## TEXTO PROPORCIONADO
————————

Cuando estaba en cuarto grado me encantaba jugar al béisbol con los muchachos. En el callejón donde jugábamos, no teníamos tierra donde marcar las bases, así que usábamos cualquier cosa que pudiéramos sacar de las pilas de desperdicios que había en los alrededores. Ese día usamos unas maderas, aunque tenían algunos clavos en los bordes. Cuando me tocó el turno de batear, le pegué a la pelota y corrí hacia la primera base. Llegué allí muy bien, pero resbalé y caí encima de una de las maderas que tenía un clavo hacia arriba. El resultado fue un agujero en una mano, entre el segundo y el tercer dedo.
Corrí a mi casa a buscar a la señora que estaba cuidándome. Ella tuvo temor y quiso llevarme a un hospital. Mis padres me habían permitido asistir a la Escuela Dominical de la Ciencia Cristiana. Por lo que estaba aprendiendo, sentí que Dios podía cuidarme. No dejé que la señora hiciera nada; sólo que lavara la herida.
Cuando mis padres llegaron a casa, tenían prisa porque íbamos a salir de vacaciones. Esa misma tarde debíamos viajar en tren a otra ciudad. La señora y yo olvidamos mencionar el "agujero".

————————

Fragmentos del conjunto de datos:
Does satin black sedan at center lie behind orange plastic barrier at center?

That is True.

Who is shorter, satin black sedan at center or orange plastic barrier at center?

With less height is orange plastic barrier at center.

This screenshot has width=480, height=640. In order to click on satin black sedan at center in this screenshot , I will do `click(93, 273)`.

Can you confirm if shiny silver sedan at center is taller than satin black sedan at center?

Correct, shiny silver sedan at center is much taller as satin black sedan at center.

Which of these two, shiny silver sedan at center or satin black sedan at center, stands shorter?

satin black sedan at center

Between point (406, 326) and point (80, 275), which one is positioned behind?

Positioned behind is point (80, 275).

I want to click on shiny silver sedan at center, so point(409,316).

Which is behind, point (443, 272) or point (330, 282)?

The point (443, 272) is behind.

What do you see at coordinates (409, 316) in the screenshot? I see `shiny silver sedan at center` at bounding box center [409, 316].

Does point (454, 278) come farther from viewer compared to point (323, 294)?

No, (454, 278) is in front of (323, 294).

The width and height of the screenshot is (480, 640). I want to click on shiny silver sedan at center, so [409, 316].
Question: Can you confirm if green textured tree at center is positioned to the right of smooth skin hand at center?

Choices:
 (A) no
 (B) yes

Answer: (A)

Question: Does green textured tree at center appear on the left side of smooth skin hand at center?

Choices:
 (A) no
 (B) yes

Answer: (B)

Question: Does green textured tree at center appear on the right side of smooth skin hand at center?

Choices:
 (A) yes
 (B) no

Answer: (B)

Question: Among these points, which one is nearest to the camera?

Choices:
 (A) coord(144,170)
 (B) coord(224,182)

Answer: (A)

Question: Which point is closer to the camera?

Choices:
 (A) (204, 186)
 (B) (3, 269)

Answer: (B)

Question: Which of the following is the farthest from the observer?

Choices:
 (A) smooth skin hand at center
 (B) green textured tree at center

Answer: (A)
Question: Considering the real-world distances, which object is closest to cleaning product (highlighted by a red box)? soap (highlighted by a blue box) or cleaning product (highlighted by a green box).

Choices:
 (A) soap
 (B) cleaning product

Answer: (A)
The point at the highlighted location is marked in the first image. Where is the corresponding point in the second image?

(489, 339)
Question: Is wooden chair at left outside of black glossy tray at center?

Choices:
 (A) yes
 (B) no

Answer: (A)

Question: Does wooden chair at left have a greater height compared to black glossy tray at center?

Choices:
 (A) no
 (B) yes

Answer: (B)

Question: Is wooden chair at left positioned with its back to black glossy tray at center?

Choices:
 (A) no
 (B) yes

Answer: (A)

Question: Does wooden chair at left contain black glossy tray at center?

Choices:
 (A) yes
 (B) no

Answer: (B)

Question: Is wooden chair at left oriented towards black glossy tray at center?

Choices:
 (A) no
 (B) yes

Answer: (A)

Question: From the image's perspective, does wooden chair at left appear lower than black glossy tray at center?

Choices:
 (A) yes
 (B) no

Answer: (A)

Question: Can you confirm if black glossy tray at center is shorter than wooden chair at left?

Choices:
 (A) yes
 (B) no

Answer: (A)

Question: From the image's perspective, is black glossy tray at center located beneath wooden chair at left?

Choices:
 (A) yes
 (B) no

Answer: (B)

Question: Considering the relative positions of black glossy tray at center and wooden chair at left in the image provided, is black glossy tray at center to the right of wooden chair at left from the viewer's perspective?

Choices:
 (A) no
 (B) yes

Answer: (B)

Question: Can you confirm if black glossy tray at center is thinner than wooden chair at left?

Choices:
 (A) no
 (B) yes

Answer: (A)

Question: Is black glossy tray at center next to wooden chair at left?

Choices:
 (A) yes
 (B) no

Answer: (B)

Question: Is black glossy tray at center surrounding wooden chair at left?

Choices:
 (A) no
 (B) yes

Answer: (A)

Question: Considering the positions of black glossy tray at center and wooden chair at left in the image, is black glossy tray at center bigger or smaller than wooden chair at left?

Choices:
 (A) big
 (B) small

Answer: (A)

————————

## TAREA ASIGNADA 1
Enumera en orden lo que hace quien narra el relato desde que le toca batear hasta que se lastima.
## TAREA ASIGNADA 2
Según el relato, ¿por qué quien narra no dejó que la señora hiciera nada más que lavar la herida?
## TAREA ASIGNADA 3
¿En qué parte del cuerpo quedó el agujero que causó el clavo, según el relato?

## RESPUESTA ESPERADA 1
1. Le pega a la pelota.
2. Corre hacia la primera base.
3. Llega muy bien a la base.
4. Resbala.
5. Cae encima de una de las maderas que tenía un clavo hacia arriba.

## RESPUESTA ESPERADA 2
Sus padres le habían permitido asistir a la Escuela Dominical de la Ciencia Cristiana. Por lo que estaba aprendiendo allí, sintió que Dios podía cuidarle.

## RESPUESTA ESPERADA 3
En una mano, entre el segundo y el tercer dedo.